Although the country is open for visits, some restrictions within the country are imposed. All museums are closed, though at least some of them should reopen soon. In most states churches are closed too, except for masses, which means they can be visited early morning and in the evening. There are a few exceptions and inconsequences, e.g. in Rio cathedral and Candelaria church were open but Sao Bentos closed, in Brasilia cathedral closed but Dom Bosco open. In Wearing masks inside is mandatory, vast majority of Brazilians wears them outside, some even on beaches! Overall people are concerned and disciplined. We had temperature checks two times transiting a town and several times in hotels and national parks.
But apart from that everything is open, including all WHS (fortunately all of them are open-air). Almost all national parks are open, I noticed only one exception - magnificent NP Cavernas do Peruacu (TWHS) is closed indefinitely.

Source data:

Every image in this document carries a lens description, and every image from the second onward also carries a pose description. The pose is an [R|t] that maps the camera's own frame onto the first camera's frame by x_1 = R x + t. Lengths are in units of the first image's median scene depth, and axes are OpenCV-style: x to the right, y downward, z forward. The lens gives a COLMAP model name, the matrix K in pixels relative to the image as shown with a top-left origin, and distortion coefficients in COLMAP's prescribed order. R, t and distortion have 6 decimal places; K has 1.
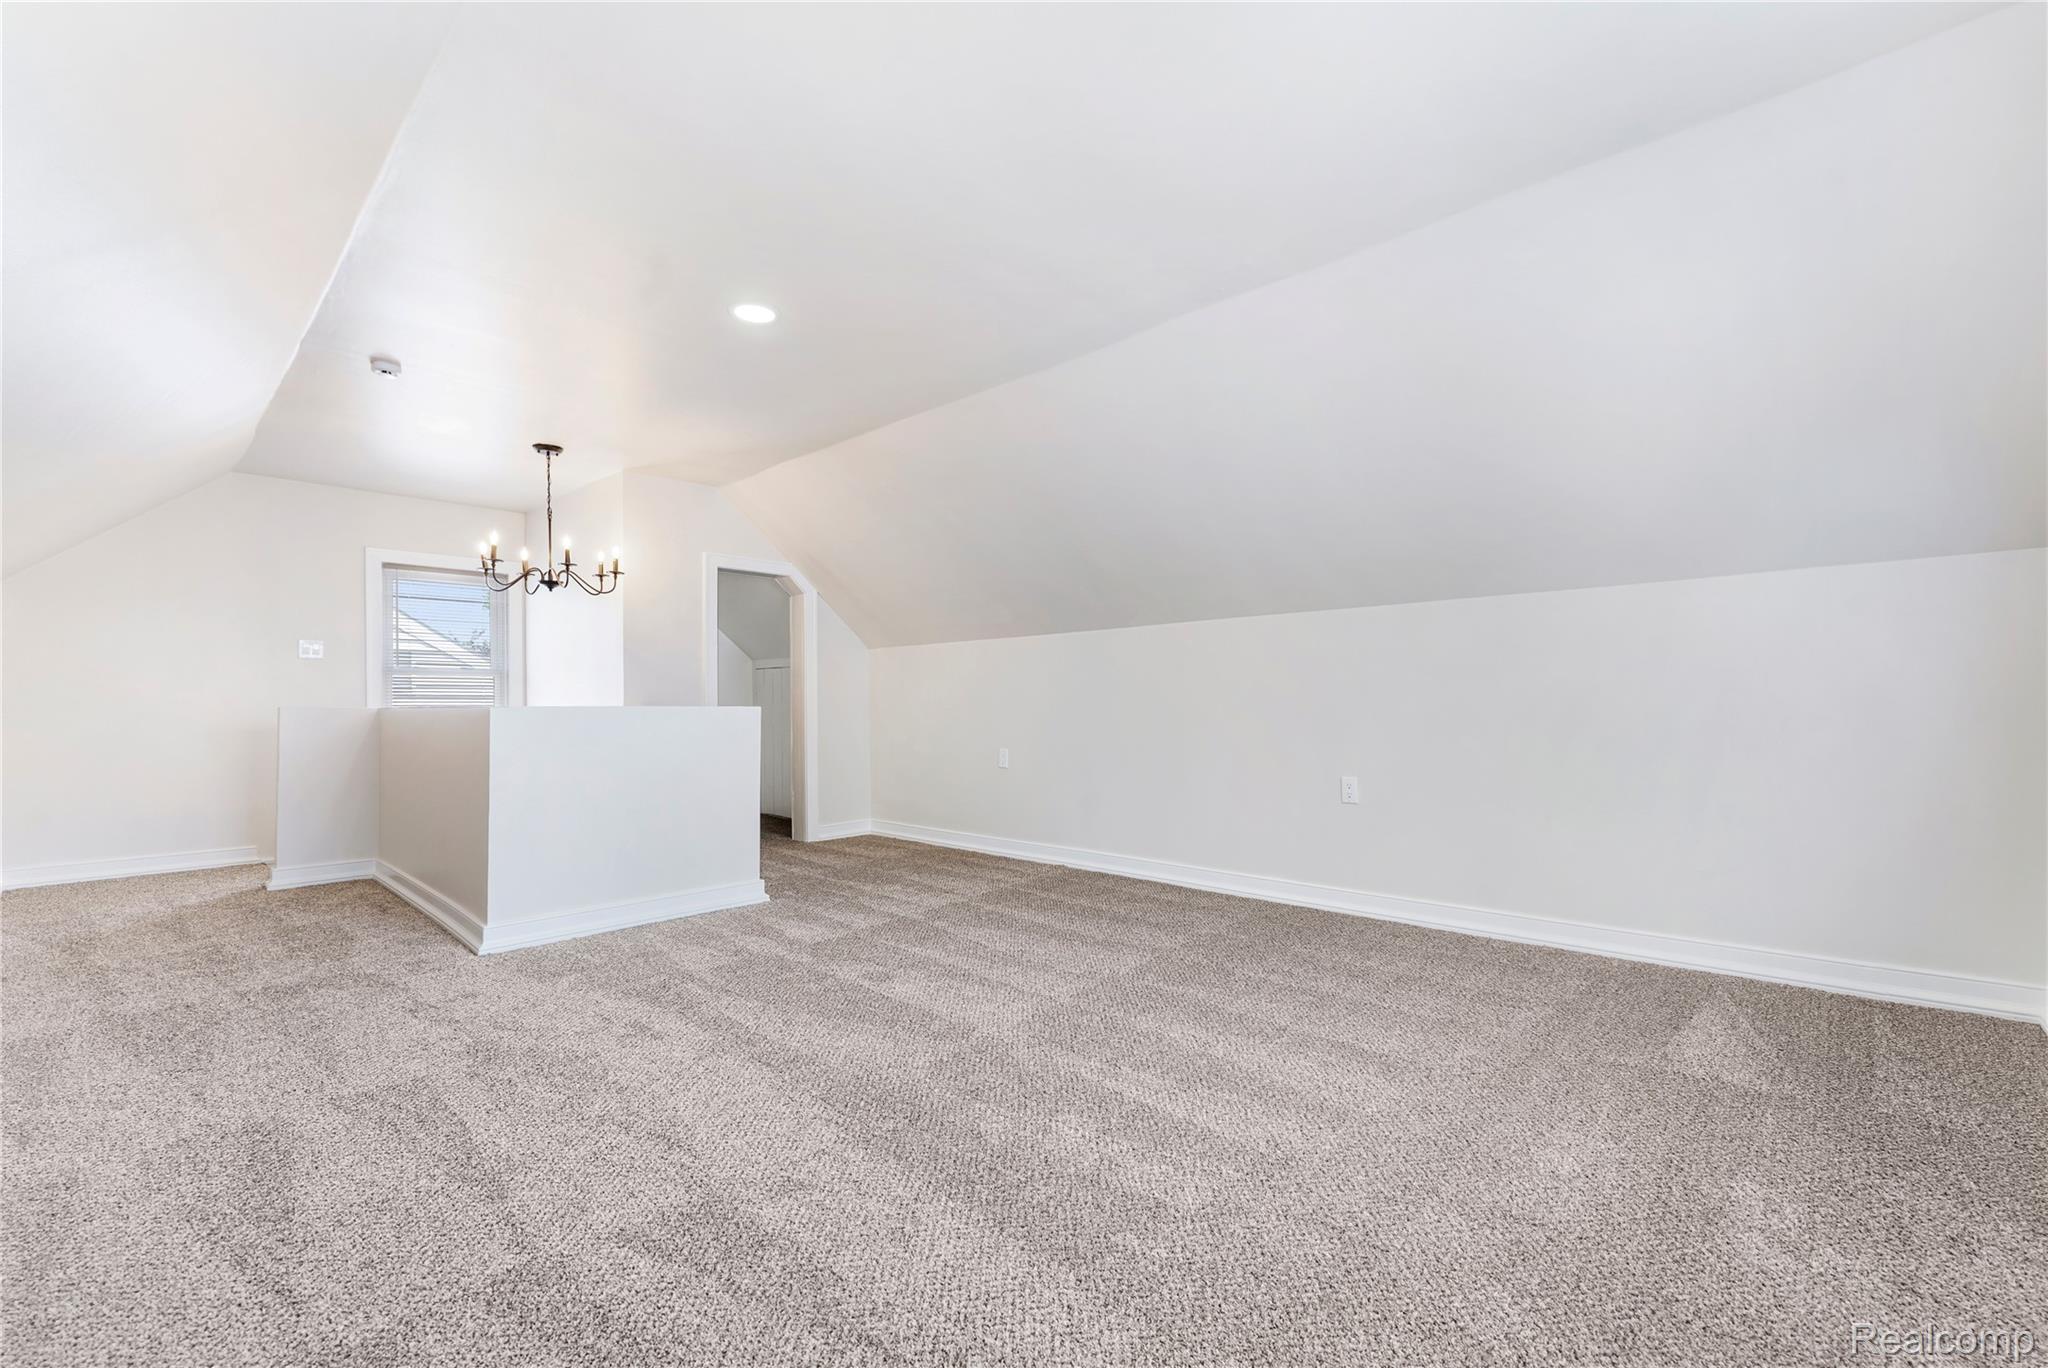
lens RADIAL K [[837.6, 0, 1026.7], [0, 837.6, 691.0], [0, 0, 1]] dist [-0.001775, -0.000067]
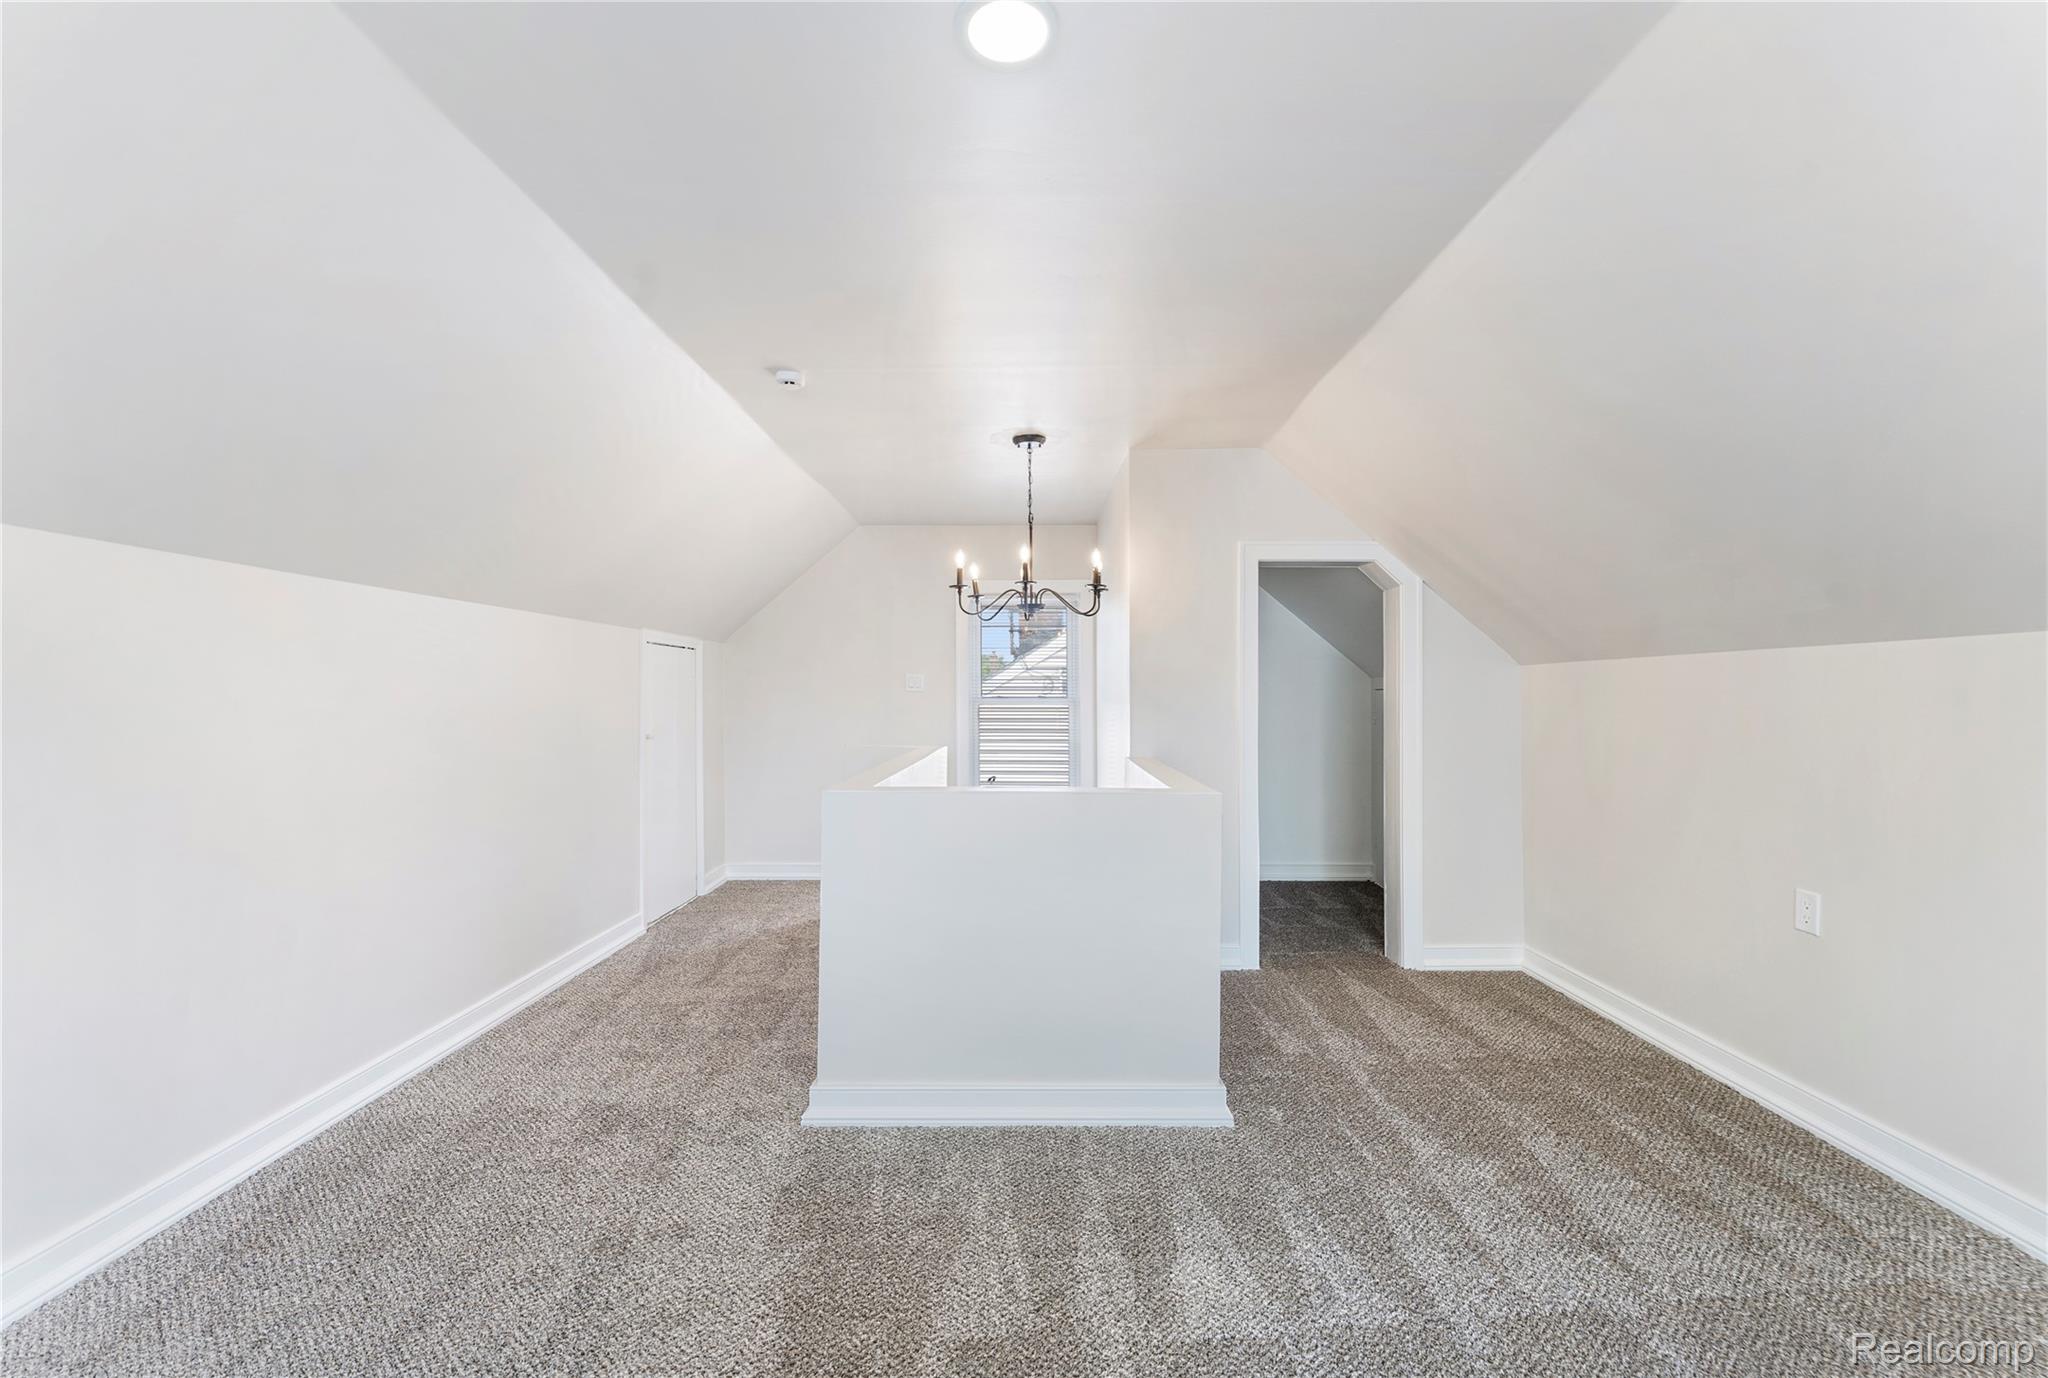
lens RADIAL K [[837.6, 0, 1028.2], [0, 837.6, 700.0], [0, 0, 1]] dist [-0.001775, -0.000067]
pose [[0.679078, 0.005886, -0.734042, 0.020682], [0.007117, 0.999868, 0.014601, -0.050963], [0.734031, -0.015139, 0.678947, 0.452587]]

Required actions:
1. Answer these from the travel report on Brazil:
(a) What does it say about the museums?
(b) In Brasilia, which church was open?
(c) Which national park is closed indefinitely?
2. Retype the part of the travel report on Brazil starting with "Although the country" and going on through "and national parks.".

Answers provided:
1.
(a) All museums are closed, though at least some of them should reopen soon.
(b) Dom Bosco
(c) NP Cavernas do Peruacu (TWHS)

2.
Although the country is open for visits, some restrictions within the country are imposed. All museums are closed, though at least some of them should reopen soon. In most states churches are closed too, except for masses, which means they can be visited early morning and in the evening. There are a few exceptions and inconsequences, e.g. in Rio cathedral and Candelaria church were open but Sao Bentos closed, in Brasilia cathedral closed but Dom Bosco open. In Wearing masks inside is mandatory, vast majority of Brazilians wears them outside, some even on beaches! Overall people are concerned and disciplined. We had temperature checks two times transiting a town and several times in hotels and national parks.